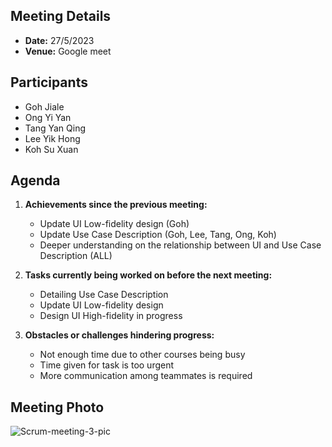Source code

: ## Meeting Details
- **Date:** 27/5/2023
- **Venue:** Google meet

## Participants
- Goh Jiale
- Ong Yi Yan
- Tang Yan Qing
- Lee Yik Hong
- Koh Su Xuan

## Agenda
1. **Achievements since the previous meeting:**
   - Update UI Low-fidelity design (Goh)
   - Update Use Case Description (Goh, Lee, Tang, Ong, Koh)
   - Deeper understanding on the relationship between UI and Use Case Description (ALL)

2. **Tasks currently being worked on before the next meeting:**
   - Detailing Use Case Description
   - Update UI Low-fidelity design
   - Design UI High-fidelity in progress
   

3. **Obstacles or challenges hindering progress:**
   - Not enough time due to other courses being busy
   - Time given for task is too urgent
   - More communication among teammates is required

## Meeting Photo
<img src="https://raw.githubusercontent.com/drshahizan/software-engineering/main/project/documentation/srs/sec02/software/others/Scrum%20meeting/27.5.2023/Screenshot%20(382).png" alt="Scrum-meeting-3-pic" border="0">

● **WORK TO BE COMPLETED**:
Could you set down every record above exactly as written, leaving out the pictures?

● **ANSWER SPACE**:
Source code

: ## Meeting Details
- **Date:** 27/5/2023
- **Venue:** Google meet

## Participants
- Goh Jiale
- Ong Yi Yan
- Tang Yan Qing
- Lee Yik Hong
- Koh Su Xuan

## Agenda
1. **Achievements since the previous meeting:**
   - Update UI Low-fidelity design (Goh)
   - Update Use Case Description (Goh, Lee, Tang, Ong, Koh)
   - Deeper understanding on the relationship between UI and Use Case Description (ALL)

2. **Tasks currently being worked on before the next meeting:**
   - Detailing Use Case Description
   - Update UI Low-fidelity design
   - Design UI High-fidelity in progress
   

3. **Obstacles or challenges hindering progress:**
   - Not enough time due to other courses being busy
   - Time given for task is too urgent
   - More communication among teammates is required

## Meeting Photo
<img src="https://raw.githubusercontent.com/drshahizan/software-engineering/main/project/documentation/srs/sec02/software/others/Scrum%20meeting/27.5.2023/Screenshot%20(382).png" alt="Scrum-meeting-3-pic" border="0">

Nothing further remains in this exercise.